▶ **Directions**
**1.** Answer these questions about the post on the R Runner custom step:
(a) For how many years had the writer programmed almost exclusively in R before coming to SAS?
(b) Which Python package must be installed and configured for R Runner?
(c) What line did the writer first print using the text box?
**2.** From the post on the R Runner custom step, translate this sentence into Spanish: "A flow is a sequence of operations on data."

:: Extract

BookmarkSubscribeRSS Feed

Experience of an R Programmer Using the R Runner Custom Step in SAS Studio Flows

Started ‎02-12-2024 by
Modified ‎02-12-2024 by
Views 255

Coming to SAS after 6 years of almost exclusively programming in R, I was thrilled to discover ways to combine the strengths of both languages with tools like the R SWAT Package and PROC IML. Most recently I tried the R Runner custom step in SAS Studio Flows, which allows users to code in R, or even upload an entire R script to be used in a flow. The purpose of this post is to share my experience using R Runner and how anyone building a flow may benefit from it.

 

SAS Studio Flows

 

If you are asking yourself, “What is a ‘flow’?”, SAS Studio Flows offer a low-code option for analyzing data with SAS Viya. A flow is a sequence of operations on data. Data and operations are represented in SAS Studio by steps that you can access from the Steps section of the navigation pane. Each step in a flow is represented by a node on the flow canvas. While SAS provides several predefined steps to use in flows, users and developers also build custom steps to perform specific tasks. R Runner is a custom step that allows users to run R scripts and write R code to analyze data within a flow.

 

Here are some additional resources regarding SAS Studio Flows:

Quick Start Video

Documentation

SAS Studio Flow Course

 

Set Up

 

I accessed R Runner through the SAS Studio Custom Steps GitHub repository which is available to all users.

 

My first step was to make sure my machine had the necessary requirements for R Runner. I asked my SAS Administrator for the following, which are outlined in more detail here:

 

  • A Viya 4 Environment 2023.08 or later.
  • SAS Viya needs access to an active Python and R environment.
  • The rpy2 Python package is installed and configured.
  • A path to R is available through the R_HOME environment variable. Option to run R within SAS Studio compute sessions is enabled with the -RLANG system option
  • Recommended: Administrators could make use of the SAS Configurator for Open Source (also commonly known as sas-pyconfig) to install and configure Python and R access from SAS Viya.

 

Once my environment was set up, I needed to upload the R Runner custom step into SAS Viya following the steps outlined here.

 

*Before continuing, view a tour of the R Runner interface here to familiarize yourself with the interface.

 

Using R Runner

 

Now that R Runner was ready to go, I did what any programmer would do and began my exploration by using the text box to print the ever-famous line, “Hello World!”

 

01_ST_hello1-1536x1058.png

 Select any image to see a larger version.

Mobile users: To view the images, select the "Full" version at the bottom of the page.

::::
:: Records

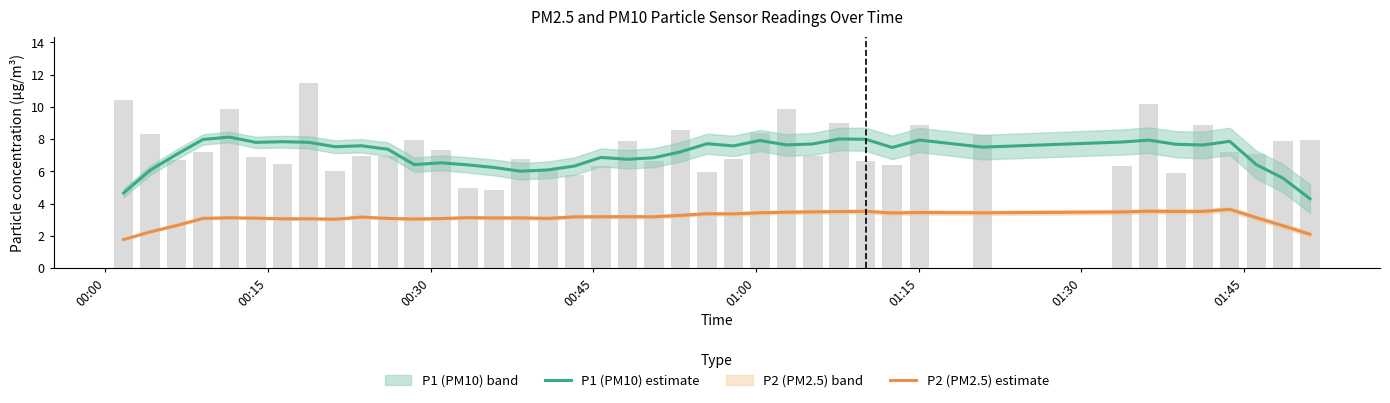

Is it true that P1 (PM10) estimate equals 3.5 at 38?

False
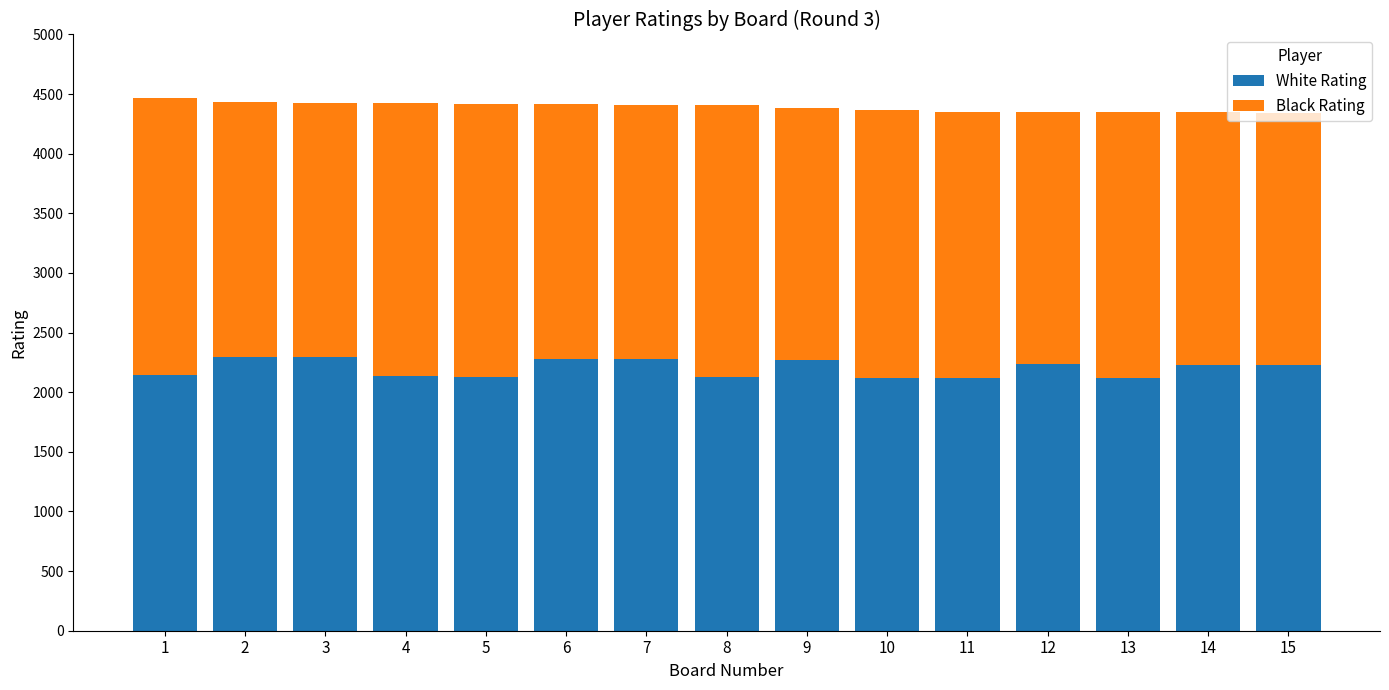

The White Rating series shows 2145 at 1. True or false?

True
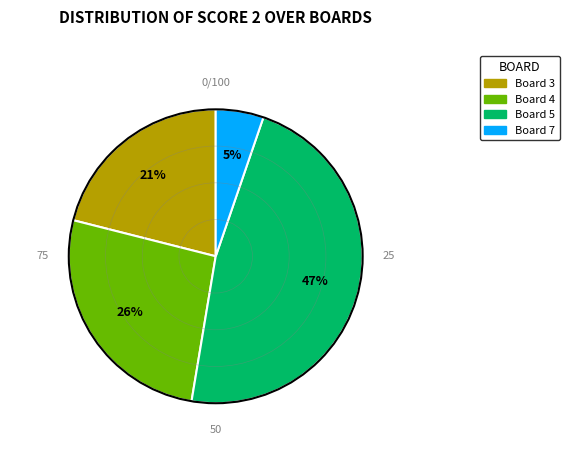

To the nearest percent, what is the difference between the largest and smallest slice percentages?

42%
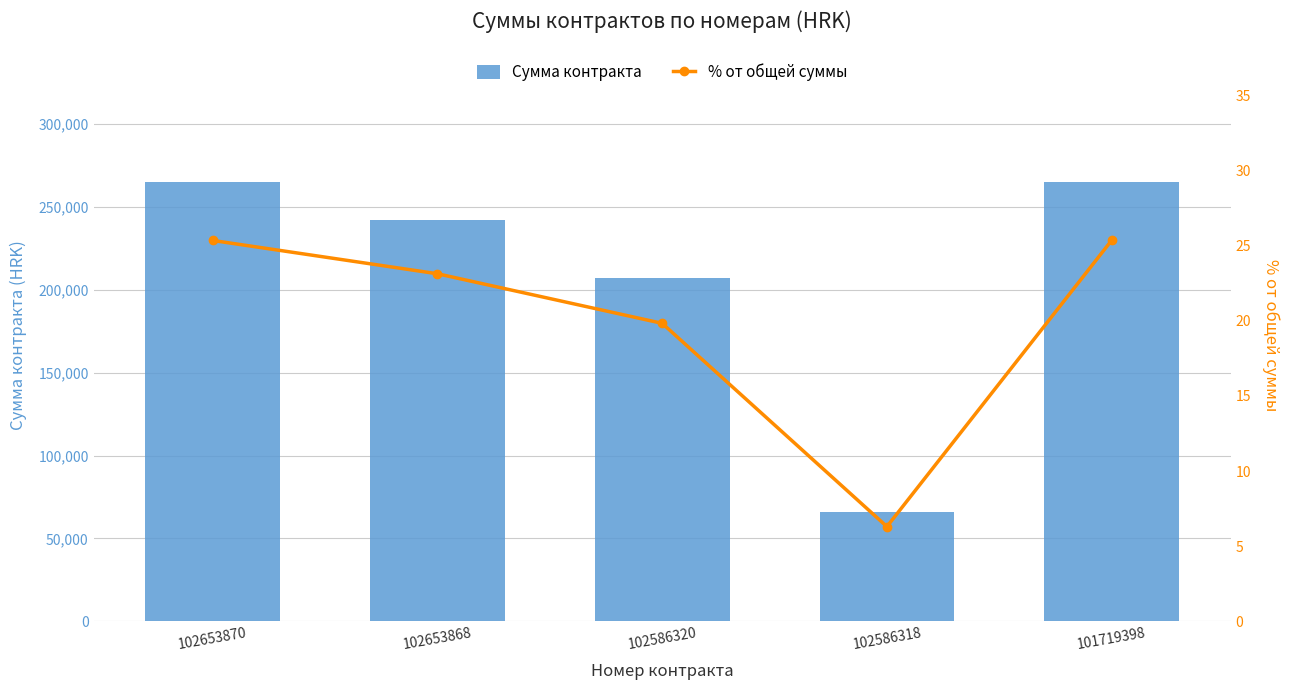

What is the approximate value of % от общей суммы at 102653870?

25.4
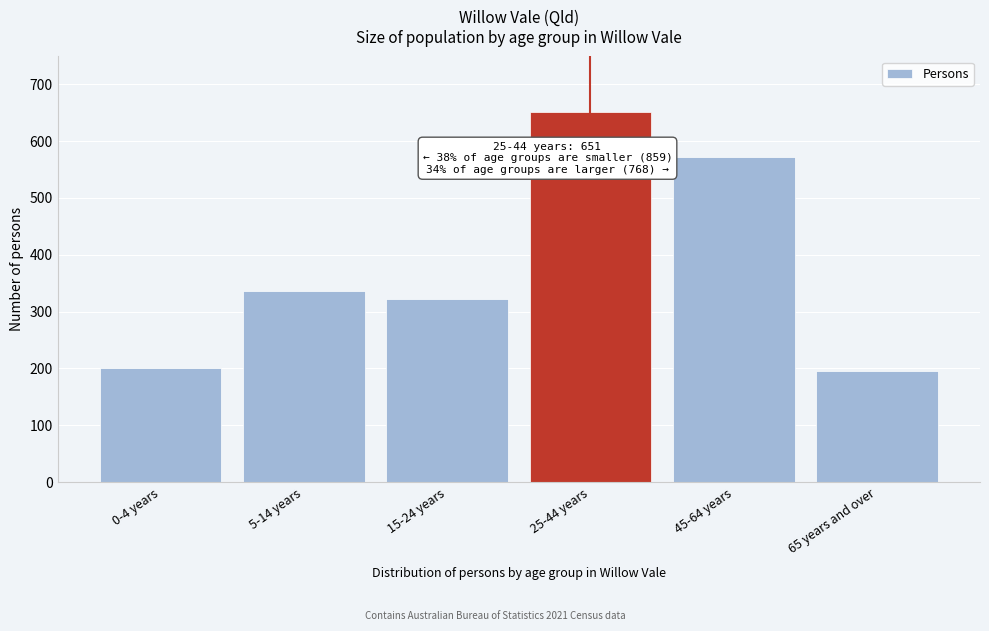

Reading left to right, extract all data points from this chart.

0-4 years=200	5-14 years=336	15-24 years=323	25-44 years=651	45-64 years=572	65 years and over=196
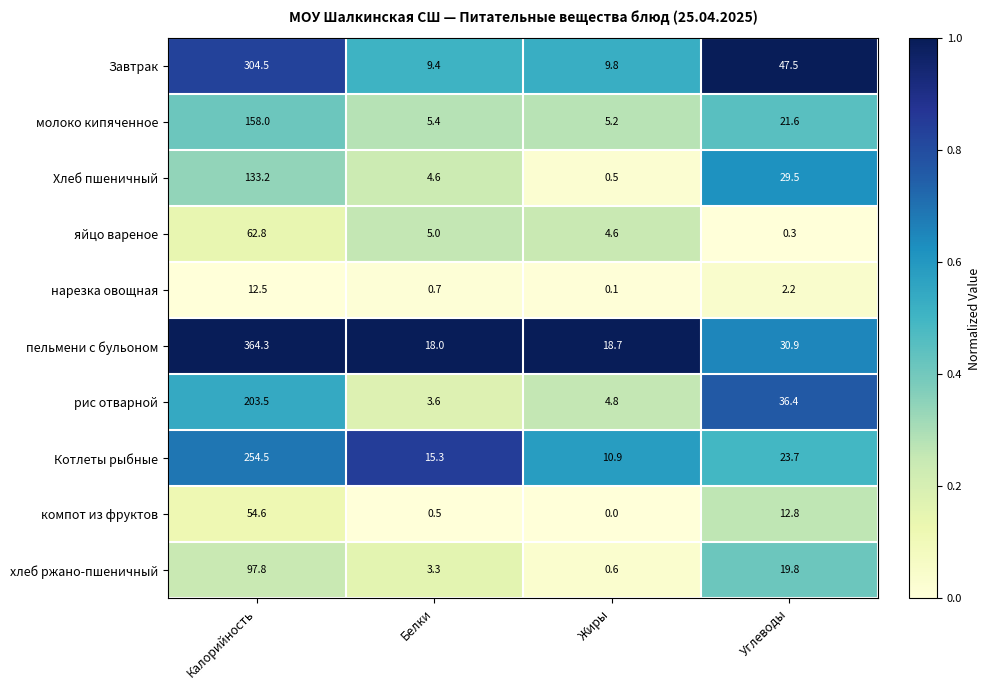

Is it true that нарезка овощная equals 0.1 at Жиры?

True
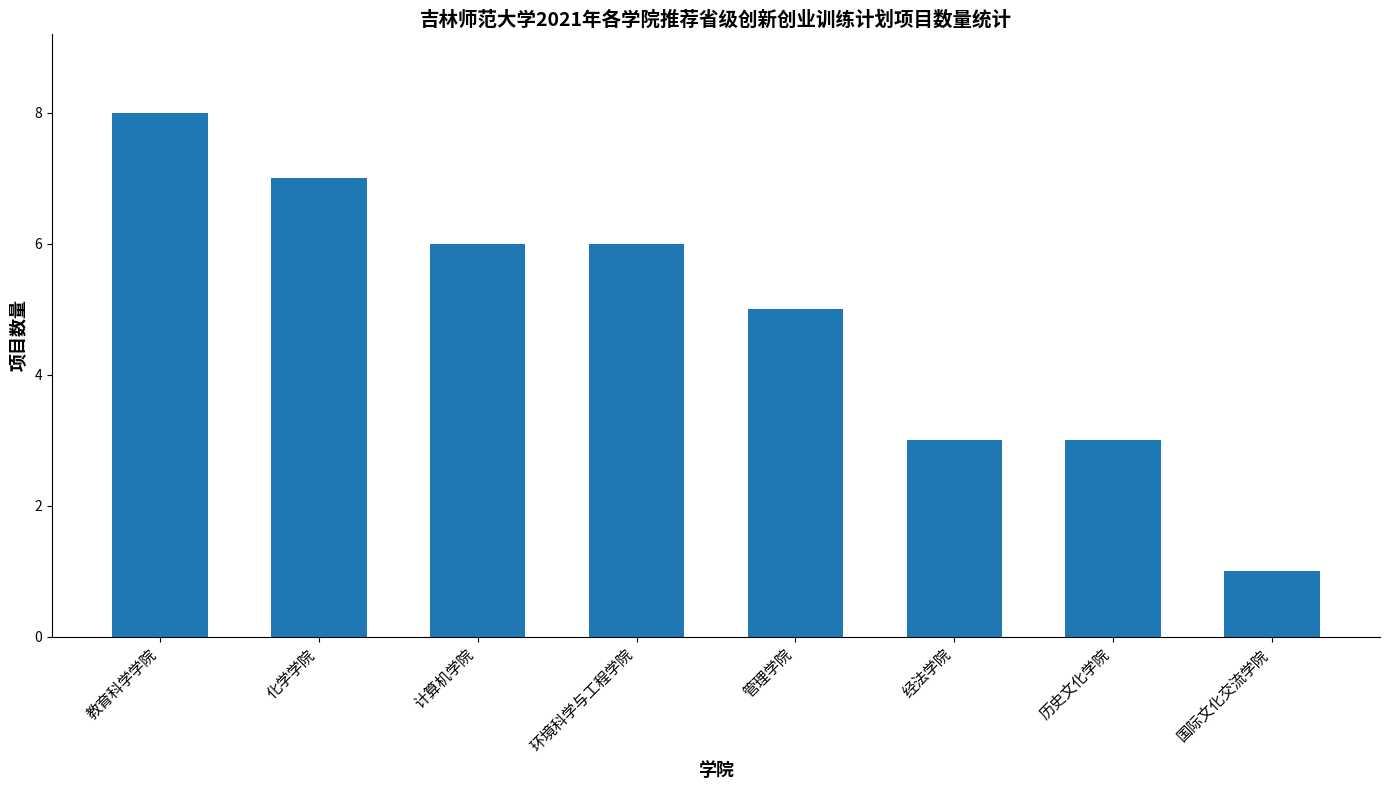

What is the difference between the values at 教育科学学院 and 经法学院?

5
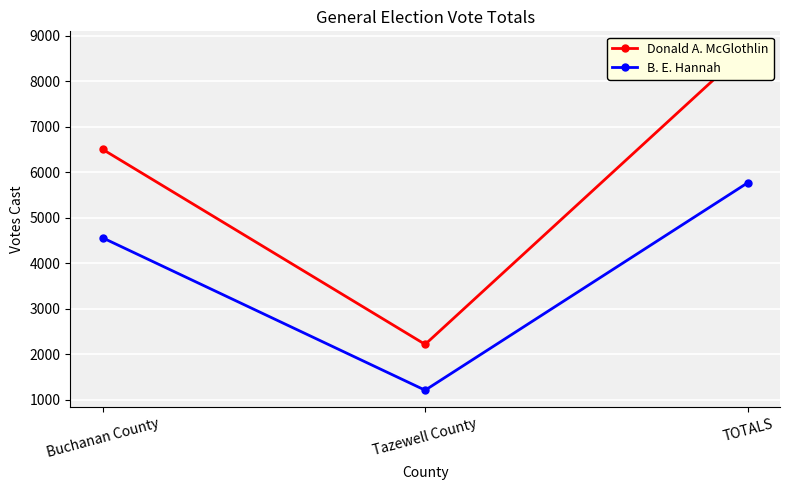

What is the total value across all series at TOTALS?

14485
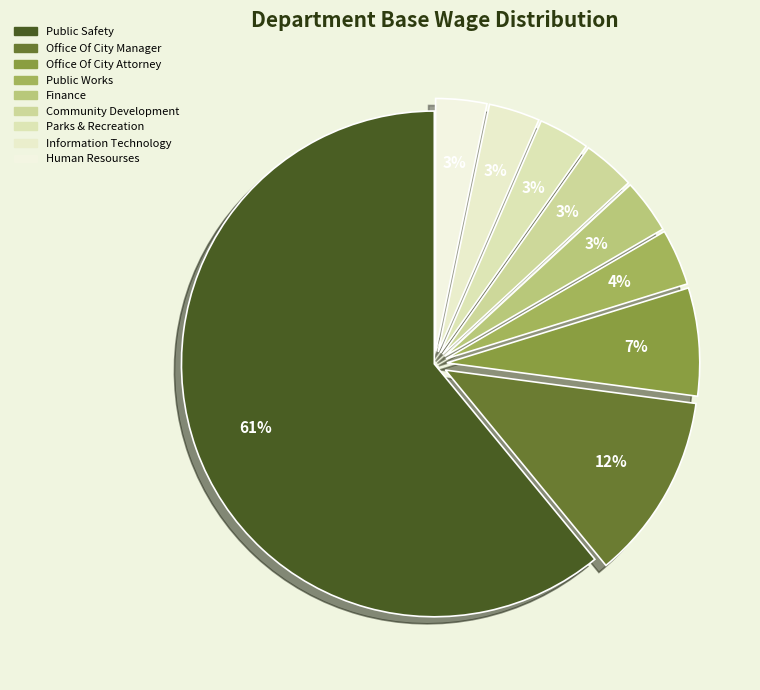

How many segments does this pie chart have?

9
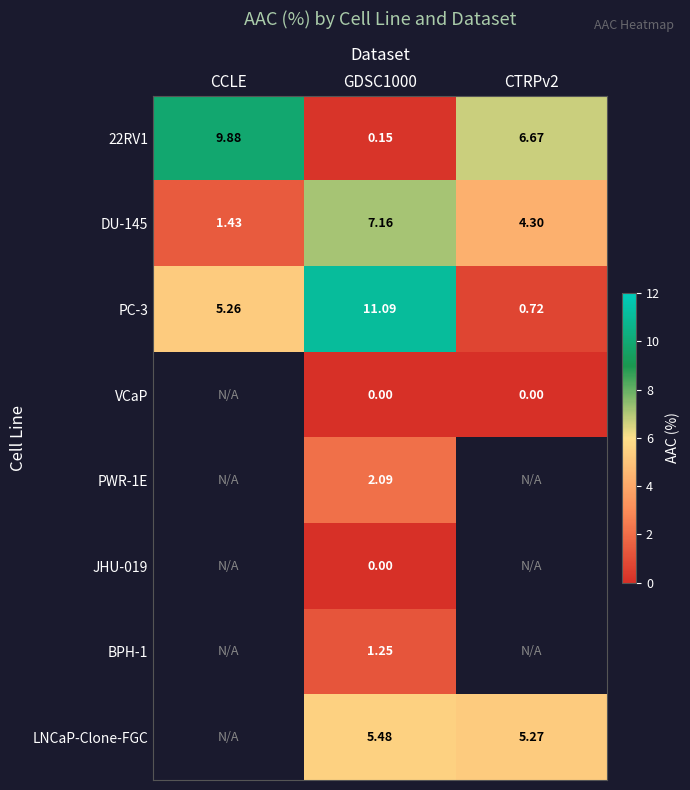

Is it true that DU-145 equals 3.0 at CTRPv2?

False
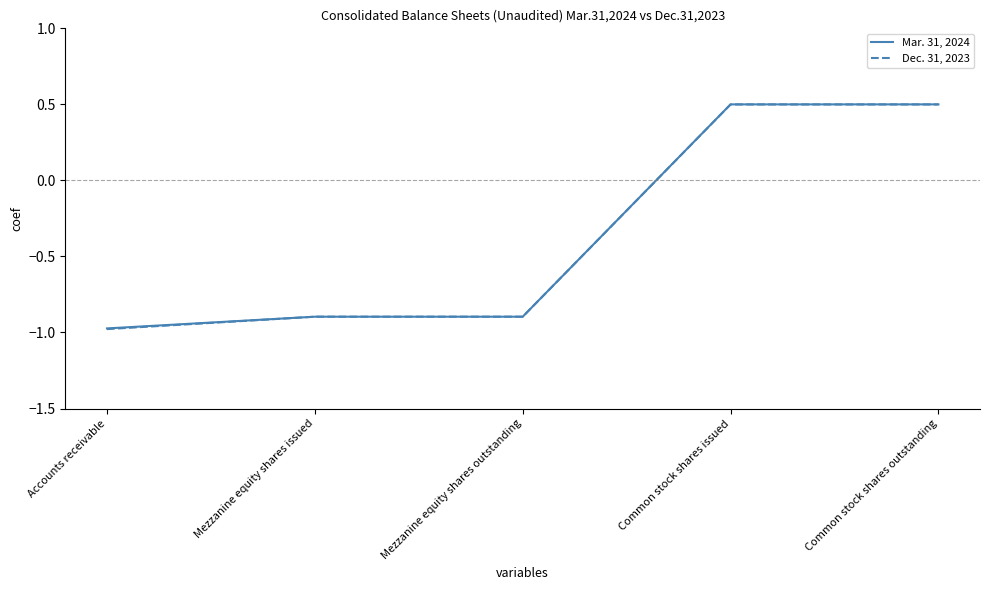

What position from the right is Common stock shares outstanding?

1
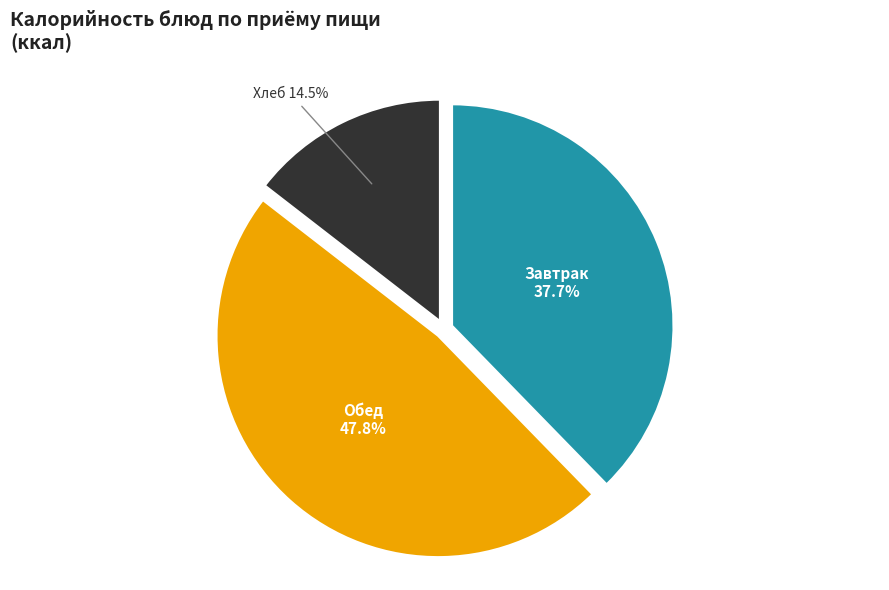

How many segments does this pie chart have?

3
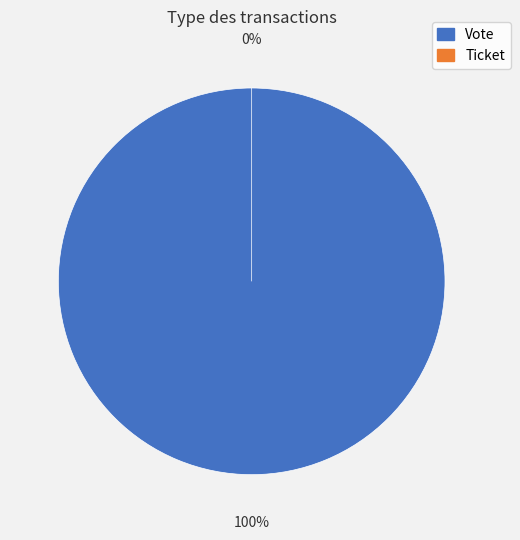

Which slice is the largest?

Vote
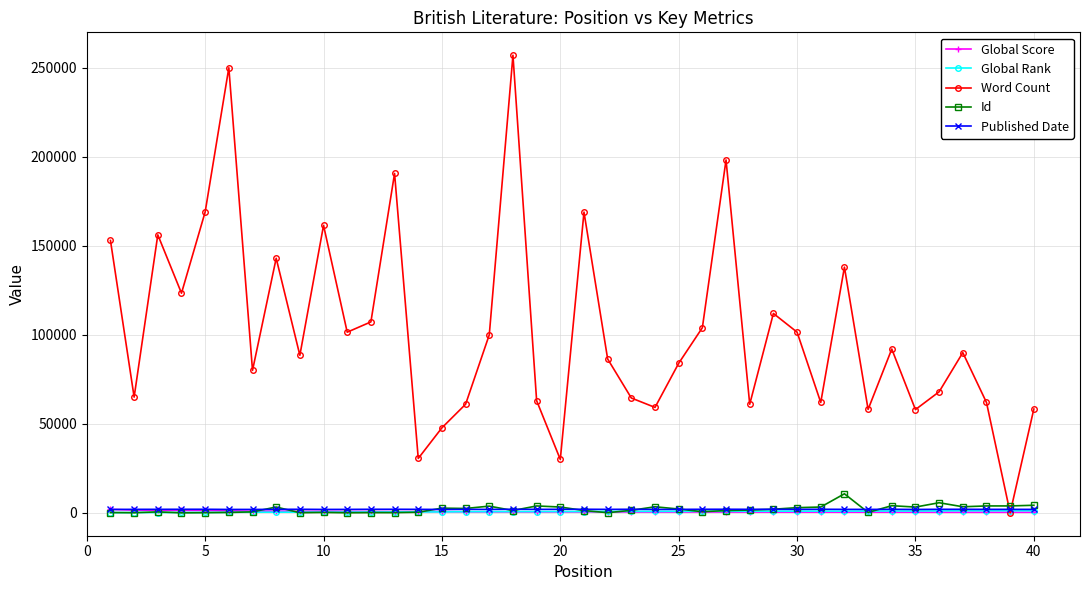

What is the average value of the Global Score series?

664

::::

▶ **Responses by item number**
**1.**
(a) 6 years
(b) rpy2
(c) "Hello World!"

**2.** Un flujo es una secuencia de operaciones sobre datos.